§ Task description: Can you pull out each line of the data below that includes the word "lines"?

(Saved data entries)
== Segment start ==

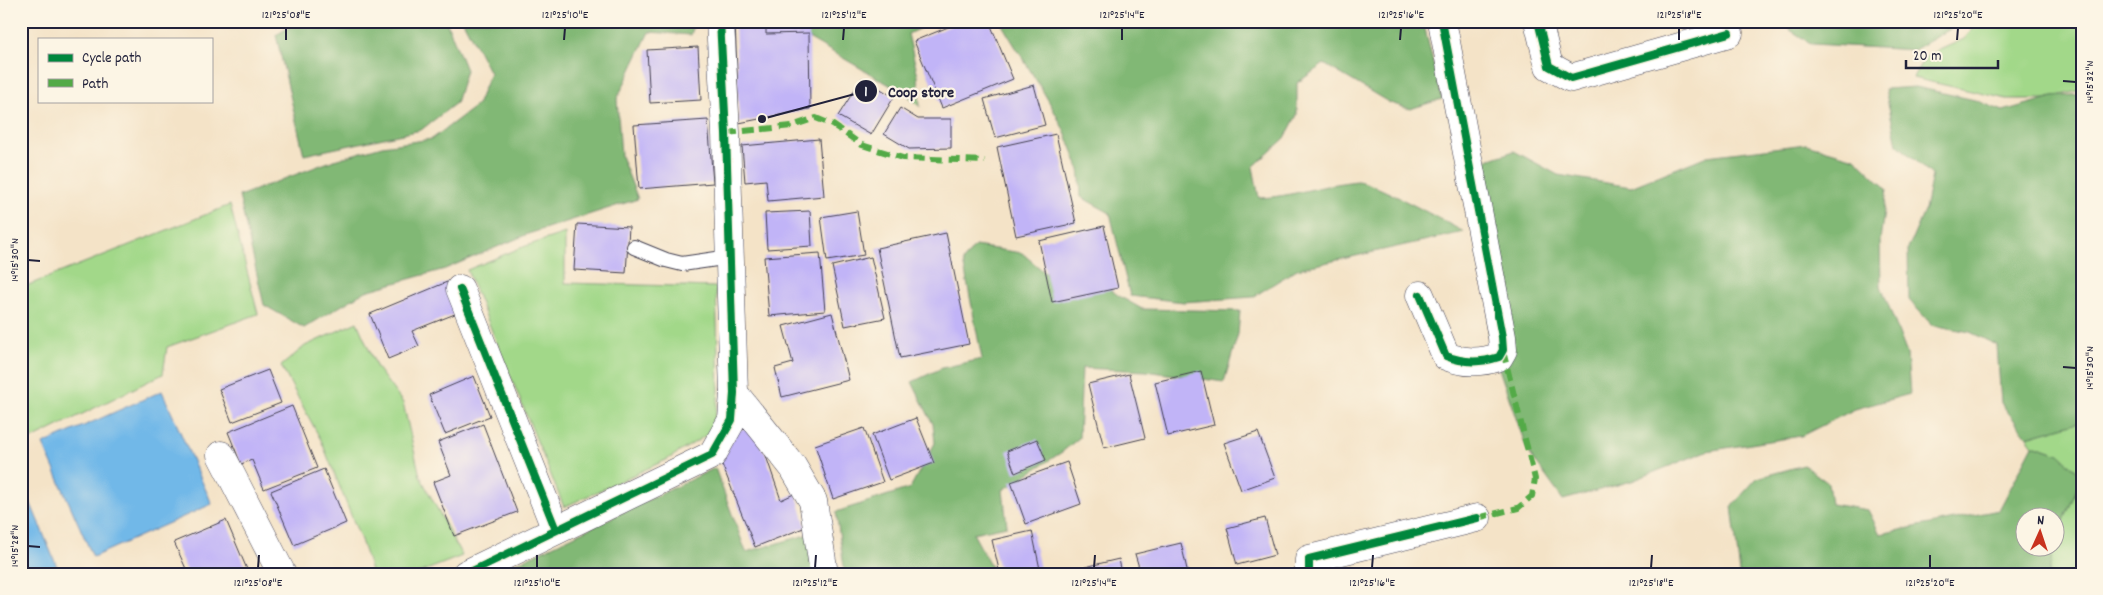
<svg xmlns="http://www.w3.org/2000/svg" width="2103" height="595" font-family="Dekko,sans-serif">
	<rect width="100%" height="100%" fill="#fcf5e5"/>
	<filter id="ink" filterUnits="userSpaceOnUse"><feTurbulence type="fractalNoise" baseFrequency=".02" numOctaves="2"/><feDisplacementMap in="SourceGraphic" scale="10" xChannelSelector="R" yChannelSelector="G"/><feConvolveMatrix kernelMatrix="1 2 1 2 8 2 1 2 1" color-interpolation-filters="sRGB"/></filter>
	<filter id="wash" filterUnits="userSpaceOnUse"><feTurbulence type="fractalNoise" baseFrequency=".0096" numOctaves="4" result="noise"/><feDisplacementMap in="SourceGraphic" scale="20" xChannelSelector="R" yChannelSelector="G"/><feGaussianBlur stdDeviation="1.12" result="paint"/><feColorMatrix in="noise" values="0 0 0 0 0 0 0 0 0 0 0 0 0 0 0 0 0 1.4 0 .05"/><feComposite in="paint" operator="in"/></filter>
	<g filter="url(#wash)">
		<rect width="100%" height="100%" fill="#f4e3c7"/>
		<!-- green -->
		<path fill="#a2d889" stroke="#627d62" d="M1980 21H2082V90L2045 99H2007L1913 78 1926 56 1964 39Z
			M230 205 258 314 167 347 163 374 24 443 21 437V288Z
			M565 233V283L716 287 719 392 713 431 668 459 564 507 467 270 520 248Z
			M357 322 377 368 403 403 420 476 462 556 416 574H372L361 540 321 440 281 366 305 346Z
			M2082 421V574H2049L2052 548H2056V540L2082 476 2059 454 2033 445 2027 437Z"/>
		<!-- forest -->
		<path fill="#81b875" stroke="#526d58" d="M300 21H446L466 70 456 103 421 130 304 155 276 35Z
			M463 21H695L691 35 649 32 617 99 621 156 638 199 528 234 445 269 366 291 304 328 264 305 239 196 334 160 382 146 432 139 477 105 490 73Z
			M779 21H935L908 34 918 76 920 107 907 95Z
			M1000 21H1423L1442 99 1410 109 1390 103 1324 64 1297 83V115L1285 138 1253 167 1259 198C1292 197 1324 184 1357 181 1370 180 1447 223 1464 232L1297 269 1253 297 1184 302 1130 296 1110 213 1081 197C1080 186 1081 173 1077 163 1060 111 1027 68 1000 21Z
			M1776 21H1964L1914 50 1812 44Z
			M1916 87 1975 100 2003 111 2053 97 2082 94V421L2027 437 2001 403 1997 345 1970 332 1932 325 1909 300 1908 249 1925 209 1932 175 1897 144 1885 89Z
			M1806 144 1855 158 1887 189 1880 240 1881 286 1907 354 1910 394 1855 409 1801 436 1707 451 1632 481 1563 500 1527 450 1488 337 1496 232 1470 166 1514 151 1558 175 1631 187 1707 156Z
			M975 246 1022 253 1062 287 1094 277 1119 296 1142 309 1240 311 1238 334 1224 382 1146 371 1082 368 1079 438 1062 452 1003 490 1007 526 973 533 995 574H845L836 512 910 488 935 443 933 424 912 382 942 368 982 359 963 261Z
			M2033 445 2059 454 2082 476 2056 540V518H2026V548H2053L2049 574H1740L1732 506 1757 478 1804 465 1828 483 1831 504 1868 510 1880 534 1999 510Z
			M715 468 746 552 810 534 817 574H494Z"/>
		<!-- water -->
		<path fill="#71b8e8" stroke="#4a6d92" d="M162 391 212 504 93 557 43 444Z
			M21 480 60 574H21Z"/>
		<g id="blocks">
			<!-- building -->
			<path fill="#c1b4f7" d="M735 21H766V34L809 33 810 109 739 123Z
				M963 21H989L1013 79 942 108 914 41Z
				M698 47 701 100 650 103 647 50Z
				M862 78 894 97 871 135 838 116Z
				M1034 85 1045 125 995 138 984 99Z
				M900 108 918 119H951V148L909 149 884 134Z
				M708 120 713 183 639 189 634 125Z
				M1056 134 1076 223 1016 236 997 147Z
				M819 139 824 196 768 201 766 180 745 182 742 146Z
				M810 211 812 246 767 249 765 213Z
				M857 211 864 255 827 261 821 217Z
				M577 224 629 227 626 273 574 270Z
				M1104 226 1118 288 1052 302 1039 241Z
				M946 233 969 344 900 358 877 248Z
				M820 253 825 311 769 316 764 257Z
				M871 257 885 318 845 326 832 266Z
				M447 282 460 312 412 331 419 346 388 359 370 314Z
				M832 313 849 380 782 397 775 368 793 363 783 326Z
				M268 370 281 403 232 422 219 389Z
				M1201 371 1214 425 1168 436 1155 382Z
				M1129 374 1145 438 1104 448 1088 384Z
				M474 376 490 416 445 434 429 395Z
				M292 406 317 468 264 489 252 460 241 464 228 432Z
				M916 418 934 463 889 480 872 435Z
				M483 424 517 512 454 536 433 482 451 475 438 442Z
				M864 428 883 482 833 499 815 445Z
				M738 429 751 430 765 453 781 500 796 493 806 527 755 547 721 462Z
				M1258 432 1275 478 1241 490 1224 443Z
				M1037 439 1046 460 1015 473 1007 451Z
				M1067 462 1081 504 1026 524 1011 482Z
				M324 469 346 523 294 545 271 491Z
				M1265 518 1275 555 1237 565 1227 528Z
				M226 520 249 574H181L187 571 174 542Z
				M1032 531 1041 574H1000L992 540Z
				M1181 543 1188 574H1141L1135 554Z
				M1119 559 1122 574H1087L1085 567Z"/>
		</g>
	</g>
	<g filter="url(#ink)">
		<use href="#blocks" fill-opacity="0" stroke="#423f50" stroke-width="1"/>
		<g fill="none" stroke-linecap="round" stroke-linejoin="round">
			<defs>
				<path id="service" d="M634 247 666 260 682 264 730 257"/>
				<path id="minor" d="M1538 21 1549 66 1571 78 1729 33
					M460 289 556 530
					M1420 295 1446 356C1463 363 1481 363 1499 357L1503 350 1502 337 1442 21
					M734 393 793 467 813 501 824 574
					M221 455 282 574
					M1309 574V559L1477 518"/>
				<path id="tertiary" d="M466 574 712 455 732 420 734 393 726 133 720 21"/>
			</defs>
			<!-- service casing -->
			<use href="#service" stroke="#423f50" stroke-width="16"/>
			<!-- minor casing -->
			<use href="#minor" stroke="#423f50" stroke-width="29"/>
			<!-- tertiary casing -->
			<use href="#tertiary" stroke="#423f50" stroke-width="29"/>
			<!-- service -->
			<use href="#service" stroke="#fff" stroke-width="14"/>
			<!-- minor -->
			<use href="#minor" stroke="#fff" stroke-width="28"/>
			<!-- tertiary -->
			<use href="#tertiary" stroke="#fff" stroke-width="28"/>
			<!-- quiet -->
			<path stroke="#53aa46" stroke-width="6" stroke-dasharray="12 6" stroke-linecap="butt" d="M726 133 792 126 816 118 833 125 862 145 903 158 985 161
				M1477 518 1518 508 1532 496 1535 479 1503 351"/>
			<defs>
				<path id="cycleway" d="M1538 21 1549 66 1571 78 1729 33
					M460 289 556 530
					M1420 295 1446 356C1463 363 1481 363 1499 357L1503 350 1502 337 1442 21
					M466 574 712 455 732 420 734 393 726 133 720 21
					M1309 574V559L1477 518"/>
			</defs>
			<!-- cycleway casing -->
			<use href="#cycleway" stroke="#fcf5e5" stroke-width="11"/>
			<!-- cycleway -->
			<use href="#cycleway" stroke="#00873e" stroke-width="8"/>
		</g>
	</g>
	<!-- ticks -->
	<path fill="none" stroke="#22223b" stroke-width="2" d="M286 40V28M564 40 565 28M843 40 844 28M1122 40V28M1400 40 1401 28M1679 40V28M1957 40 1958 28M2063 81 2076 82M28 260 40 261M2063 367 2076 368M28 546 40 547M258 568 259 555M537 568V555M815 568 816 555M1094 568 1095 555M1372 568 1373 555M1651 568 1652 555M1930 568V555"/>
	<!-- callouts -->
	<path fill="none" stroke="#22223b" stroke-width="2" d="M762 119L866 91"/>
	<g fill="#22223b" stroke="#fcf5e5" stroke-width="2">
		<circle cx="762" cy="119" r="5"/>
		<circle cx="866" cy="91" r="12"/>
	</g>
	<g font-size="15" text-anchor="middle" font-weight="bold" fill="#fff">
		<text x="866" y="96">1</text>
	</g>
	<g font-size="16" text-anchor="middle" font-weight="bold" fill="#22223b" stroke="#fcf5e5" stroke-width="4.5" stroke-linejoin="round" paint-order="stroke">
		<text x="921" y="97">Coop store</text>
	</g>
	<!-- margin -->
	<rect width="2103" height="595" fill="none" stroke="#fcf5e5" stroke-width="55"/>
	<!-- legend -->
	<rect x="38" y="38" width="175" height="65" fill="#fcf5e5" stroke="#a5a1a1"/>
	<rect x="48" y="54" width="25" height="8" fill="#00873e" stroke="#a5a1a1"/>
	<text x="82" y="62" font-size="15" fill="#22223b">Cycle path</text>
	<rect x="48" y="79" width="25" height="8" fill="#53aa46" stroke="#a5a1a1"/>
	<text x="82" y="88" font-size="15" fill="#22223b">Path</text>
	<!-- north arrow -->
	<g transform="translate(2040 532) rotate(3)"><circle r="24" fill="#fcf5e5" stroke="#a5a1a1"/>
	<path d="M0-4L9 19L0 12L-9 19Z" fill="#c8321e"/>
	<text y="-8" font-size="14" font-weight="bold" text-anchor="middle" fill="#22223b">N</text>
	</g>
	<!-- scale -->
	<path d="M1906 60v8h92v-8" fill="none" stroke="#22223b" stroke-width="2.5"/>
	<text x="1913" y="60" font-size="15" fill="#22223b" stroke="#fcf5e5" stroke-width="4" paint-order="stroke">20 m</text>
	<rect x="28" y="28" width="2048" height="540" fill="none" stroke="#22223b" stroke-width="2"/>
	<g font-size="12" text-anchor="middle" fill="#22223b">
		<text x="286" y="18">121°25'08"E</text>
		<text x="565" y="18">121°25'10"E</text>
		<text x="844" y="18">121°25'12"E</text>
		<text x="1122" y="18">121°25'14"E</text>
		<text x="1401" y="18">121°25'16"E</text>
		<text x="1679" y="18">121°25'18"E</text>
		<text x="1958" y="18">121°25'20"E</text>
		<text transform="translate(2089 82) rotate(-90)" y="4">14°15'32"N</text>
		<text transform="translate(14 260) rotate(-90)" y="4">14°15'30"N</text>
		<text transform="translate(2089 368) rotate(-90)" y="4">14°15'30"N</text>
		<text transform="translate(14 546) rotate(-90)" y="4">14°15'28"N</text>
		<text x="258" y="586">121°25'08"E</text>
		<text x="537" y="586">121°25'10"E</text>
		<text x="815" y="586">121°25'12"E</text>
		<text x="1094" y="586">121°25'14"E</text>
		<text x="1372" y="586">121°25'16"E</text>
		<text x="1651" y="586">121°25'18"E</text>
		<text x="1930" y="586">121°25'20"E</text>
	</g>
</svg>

== Segment end ==
== Segment start ==

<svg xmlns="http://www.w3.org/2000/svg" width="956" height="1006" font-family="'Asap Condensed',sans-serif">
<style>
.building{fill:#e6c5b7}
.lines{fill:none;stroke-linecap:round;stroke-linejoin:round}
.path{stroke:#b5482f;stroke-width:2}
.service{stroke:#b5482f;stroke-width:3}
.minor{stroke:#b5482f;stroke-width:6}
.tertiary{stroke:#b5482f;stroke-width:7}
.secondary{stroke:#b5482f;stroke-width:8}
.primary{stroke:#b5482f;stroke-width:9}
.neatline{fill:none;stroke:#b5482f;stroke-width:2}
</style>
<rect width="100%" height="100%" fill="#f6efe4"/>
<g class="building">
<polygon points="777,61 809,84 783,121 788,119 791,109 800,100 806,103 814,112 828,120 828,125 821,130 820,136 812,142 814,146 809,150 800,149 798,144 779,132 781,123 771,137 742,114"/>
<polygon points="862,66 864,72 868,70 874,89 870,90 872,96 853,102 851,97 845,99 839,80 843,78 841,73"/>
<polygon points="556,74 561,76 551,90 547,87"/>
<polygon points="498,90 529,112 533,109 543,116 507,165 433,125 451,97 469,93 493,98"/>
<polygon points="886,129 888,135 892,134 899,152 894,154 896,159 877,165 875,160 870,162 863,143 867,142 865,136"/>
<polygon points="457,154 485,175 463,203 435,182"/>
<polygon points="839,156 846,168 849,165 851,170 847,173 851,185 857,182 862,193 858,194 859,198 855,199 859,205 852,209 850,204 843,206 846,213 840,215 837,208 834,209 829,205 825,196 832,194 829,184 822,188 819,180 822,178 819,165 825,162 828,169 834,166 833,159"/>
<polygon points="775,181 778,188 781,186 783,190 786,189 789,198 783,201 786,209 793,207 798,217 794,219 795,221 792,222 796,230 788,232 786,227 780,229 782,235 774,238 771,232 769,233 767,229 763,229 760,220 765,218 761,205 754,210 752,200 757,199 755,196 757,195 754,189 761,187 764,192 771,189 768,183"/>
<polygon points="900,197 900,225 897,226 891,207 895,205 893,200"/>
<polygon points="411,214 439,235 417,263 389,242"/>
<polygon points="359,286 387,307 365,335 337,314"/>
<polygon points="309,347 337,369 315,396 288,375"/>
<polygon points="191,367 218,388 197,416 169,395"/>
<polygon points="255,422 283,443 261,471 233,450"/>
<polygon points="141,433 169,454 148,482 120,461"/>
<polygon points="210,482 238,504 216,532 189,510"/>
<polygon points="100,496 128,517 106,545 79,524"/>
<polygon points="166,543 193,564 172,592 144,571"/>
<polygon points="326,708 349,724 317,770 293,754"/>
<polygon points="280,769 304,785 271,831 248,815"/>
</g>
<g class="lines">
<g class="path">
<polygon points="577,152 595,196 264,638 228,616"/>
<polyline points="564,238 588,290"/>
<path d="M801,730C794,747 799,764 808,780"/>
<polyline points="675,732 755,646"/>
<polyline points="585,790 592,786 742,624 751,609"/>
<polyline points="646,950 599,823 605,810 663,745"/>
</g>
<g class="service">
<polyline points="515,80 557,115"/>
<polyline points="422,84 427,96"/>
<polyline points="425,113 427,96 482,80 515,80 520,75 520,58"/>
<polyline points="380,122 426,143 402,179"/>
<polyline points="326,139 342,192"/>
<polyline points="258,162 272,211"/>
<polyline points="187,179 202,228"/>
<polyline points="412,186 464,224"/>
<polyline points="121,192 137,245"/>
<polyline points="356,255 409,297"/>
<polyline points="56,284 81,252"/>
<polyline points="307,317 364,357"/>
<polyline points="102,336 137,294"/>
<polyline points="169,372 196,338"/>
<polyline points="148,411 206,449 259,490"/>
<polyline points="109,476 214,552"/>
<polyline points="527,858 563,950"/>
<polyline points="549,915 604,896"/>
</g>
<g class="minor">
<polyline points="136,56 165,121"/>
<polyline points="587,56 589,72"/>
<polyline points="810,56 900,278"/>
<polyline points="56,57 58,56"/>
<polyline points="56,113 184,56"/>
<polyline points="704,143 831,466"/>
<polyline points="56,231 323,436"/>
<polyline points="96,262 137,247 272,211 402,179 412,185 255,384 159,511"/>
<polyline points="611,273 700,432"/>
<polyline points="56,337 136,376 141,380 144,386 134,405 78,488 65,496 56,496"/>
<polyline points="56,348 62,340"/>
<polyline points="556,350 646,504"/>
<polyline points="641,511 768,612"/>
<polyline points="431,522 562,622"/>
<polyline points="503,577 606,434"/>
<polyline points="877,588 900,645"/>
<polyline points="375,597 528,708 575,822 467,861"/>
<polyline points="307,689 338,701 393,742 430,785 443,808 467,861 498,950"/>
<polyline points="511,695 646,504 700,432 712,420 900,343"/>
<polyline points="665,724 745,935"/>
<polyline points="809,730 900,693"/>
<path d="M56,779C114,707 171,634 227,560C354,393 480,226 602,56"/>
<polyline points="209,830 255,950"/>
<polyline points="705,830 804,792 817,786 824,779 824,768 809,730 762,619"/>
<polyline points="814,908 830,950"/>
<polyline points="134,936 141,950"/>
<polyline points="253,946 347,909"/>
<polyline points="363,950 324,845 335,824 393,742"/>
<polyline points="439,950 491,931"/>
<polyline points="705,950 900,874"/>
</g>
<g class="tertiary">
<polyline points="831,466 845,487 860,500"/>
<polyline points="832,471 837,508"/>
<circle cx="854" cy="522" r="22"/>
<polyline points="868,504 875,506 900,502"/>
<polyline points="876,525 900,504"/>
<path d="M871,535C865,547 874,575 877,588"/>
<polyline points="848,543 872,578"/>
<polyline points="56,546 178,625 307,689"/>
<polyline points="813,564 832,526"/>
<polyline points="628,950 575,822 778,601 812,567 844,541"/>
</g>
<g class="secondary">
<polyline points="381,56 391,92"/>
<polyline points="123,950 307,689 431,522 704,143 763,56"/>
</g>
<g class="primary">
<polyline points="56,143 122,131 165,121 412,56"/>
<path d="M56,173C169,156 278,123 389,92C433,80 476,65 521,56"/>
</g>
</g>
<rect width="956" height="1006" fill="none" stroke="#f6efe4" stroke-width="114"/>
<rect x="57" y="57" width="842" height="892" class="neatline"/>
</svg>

== Segment end ==

§ Worked solution:
.lines{fill:none;stroke-linecap:round;stroke-linejoin:round}
<g class="lines">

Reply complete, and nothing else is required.